The disgraced singer and accused sex trafficker’s trial is set to begin in August, NY Daily News reports. As a result, he was transferred from the federal jail in downtown Chicago that he’s been serving time since his 2019 arrest and sent to the Metropolitan Detention Center in Sunset Park, Brooklyn.

It was last week when the judge presiding over his NYC case said she wanted to question Kelly in person about a potential conflict of interest involving one of his lawyers, as noted by the Chicago Sun-Times. The singer had recently told the judge that he no longer wanted to move forward with his Chicago-based lawyers, Steve Greenberg and Michael Leonard.

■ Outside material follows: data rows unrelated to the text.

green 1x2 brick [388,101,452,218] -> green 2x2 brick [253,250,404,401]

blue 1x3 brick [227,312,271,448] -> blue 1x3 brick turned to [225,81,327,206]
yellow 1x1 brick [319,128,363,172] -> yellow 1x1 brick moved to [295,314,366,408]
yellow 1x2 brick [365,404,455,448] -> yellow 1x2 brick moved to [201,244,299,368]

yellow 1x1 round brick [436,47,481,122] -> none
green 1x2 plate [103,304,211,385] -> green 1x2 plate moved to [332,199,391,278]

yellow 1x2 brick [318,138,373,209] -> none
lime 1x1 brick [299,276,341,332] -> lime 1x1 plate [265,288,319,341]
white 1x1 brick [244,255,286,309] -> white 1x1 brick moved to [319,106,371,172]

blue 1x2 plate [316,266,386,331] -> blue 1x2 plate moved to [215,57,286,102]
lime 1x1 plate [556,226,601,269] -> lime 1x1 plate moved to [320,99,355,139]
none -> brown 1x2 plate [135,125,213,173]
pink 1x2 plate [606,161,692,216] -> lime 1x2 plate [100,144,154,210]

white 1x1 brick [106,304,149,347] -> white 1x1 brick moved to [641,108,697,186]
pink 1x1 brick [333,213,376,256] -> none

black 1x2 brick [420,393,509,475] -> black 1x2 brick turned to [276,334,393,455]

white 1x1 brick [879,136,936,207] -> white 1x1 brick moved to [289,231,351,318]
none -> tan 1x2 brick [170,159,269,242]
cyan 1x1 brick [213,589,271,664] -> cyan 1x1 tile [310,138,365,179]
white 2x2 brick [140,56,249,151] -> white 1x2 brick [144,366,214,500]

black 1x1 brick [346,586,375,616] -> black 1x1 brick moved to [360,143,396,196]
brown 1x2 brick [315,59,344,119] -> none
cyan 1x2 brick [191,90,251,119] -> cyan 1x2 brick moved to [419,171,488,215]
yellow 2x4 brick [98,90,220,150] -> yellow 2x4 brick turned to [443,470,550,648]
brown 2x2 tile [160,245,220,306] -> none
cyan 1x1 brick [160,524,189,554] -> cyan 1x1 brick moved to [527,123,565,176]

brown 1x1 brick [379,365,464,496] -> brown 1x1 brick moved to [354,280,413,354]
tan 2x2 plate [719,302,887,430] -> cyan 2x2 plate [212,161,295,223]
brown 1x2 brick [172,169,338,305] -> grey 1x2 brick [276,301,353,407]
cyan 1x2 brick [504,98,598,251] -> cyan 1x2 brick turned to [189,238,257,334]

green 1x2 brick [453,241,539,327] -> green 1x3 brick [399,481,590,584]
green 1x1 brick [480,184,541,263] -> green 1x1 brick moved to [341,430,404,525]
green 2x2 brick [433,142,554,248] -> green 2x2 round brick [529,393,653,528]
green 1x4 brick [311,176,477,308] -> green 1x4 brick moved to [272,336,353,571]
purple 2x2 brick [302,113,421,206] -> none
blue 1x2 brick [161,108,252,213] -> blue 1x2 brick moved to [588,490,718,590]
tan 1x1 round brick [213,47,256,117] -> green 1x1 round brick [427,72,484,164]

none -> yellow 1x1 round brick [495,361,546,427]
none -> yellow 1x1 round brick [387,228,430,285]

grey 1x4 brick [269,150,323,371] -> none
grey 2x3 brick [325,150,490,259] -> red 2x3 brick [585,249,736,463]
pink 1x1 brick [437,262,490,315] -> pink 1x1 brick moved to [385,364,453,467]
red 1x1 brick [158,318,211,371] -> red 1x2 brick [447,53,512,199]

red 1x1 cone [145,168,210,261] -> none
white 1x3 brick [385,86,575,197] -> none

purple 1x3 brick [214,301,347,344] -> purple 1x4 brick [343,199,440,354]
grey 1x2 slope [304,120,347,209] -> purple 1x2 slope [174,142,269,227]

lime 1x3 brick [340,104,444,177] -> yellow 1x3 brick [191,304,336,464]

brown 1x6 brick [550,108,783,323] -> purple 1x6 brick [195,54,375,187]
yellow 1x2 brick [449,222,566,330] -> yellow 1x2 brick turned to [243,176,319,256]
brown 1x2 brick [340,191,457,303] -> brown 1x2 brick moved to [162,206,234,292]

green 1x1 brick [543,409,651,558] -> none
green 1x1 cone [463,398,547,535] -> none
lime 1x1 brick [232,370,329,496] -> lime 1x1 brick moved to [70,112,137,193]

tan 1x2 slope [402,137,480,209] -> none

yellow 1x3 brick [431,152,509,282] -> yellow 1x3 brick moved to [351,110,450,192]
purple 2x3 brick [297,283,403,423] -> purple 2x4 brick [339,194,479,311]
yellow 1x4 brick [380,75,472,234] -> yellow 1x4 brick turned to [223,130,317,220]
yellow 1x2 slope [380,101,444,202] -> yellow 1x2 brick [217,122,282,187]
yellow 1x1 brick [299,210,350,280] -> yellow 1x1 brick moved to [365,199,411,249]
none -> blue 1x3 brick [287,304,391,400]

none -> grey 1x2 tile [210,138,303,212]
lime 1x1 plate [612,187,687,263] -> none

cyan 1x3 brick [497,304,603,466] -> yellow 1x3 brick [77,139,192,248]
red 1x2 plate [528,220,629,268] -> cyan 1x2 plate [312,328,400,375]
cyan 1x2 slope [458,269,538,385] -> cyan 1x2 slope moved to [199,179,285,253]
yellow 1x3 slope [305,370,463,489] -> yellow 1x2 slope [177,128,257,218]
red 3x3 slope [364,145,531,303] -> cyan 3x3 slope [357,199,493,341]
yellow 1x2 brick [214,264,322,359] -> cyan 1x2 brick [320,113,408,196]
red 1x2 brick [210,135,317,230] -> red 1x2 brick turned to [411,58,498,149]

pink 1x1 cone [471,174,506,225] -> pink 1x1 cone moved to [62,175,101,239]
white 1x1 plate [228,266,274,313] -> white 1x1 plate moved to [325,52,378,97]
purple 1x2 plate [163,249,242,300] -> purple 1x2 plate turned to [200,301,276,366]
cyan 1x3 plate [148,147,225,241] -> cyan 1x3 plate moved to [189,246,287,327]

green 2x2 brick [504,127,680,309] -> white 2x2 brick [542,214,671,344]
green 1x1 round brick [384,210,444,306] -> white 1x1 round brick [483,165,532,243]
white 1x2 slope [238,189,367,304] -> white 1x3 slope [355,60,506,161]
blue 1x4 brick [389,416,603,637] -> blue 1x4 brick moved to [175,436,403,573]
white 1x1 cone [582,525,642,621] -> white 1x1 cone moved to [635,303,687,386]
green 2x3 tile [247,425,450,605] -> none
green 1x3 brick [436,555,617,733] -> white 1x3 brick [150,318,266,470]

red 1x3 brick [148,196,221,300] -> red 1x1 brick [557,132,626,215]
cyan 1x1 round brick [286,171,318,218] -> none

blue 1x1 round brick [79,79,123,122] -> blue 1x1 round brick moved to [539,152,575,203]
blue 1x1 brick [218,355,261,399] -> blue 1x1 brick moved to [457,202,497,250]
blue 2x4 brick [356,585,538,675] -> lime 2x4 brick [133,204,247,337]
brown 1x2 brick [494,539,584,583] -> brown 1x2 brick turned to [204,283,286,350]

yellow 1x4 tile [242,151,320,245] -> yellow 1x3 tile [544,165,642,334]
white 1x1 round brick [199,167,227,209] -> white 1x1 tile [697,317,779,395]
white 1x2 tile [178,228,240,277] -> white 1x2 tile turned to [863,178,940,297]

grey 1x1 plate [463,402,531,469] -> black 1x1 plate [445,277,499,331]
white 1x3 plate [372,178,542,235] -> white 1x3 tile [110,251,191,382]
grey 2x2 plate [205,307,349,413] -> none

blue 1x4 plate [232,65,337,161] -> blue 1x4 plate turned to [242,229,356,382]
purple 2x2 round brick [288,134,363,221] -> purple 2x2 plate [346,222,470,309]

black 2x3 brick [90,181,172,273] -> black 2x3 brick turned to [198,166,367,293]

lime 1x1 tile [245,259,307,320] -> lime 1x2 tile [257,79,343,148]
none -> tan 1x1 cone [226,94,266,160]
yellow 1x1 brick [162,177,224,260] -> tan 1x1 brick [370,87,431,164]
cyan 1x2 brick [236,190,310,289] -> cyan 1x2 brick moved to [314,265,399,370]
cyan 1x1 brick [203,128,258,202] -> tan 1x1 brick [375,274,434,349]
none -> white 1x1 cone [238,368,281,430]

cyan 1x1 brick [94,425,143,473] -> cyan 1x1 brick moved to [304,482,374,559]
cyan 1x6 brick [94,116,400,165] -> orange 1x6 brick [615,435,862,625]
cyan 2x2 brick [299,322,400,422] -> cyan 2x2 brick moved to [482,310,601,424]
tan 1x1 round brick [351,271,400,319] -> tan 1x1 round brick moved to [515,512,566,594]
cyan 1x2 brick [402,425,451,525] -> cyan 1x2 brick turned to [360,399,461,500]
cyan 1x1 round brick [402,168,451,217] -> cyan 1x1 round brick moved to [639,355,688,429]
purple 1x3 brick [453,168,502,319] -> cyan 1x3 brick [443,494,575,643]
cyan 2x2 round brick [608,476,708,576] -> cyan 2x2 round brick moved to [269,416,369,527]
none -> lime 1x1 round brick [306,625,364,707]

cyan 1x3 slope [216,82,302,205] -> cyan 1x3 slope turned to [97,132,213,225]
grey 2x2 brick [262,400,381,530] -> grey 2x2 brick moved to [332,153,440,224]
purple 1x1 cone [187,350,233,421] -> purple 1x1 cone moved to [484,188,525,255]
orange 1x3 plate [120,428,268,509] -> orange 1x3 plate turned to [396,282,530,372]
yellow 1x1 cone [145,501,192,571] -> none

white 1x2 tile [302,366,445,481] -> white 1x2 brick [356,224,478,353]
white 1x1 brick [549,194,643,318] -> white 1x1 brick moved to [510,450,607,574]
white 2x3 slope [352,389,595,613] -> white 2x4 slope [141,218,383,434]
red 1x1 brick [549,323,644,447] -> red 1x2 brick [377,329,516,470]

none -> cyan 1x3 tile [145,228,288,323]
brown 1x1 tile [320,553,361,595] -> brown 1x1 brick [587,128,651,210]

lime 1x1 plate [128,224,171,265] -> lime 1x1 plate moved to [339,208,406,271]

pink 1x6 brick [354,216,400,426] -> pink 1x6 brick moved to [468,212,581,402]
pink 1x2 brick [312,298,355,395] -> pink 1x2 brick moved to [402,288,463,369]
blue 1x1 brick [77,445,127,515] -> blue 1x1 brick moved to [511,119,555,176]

He instead, wants to be repped by Thomas Farinella of New York and Nicole Blank Becker of Michigan. However, the judge wants to examine a potential conflict involving Becker.

Since his arrest, the “Ignition” singer has endured an attack from a fellow inmate and the COVID-19 pandemic all while awaiting trial in Chicago’s downtown Metropolitan Correctional Center. During the pandemic, Kelly’s attempts to be released from jail while awaiting trial were rejected.

Last August, Kelly was attacked by a gang member within the Latin Kings who said the motive behind the attack was “in hopes of getting spotlight attention and world news notice to shed light on”

In NYC, Kelly faces racketeering charges over claims he led an “enterprise” made up of his employees who allegedly helped him recruit women and underage girls for sex. The trial in that case is set to begin on Aug. 9. In Chicago, Kelly is facing charges related to child pornography and obstruction of justice, CNN reports. It alleges the singer beat his 2008 prosecution by using threats, gifts and six-figure payoffs to thwart the plaintiffs.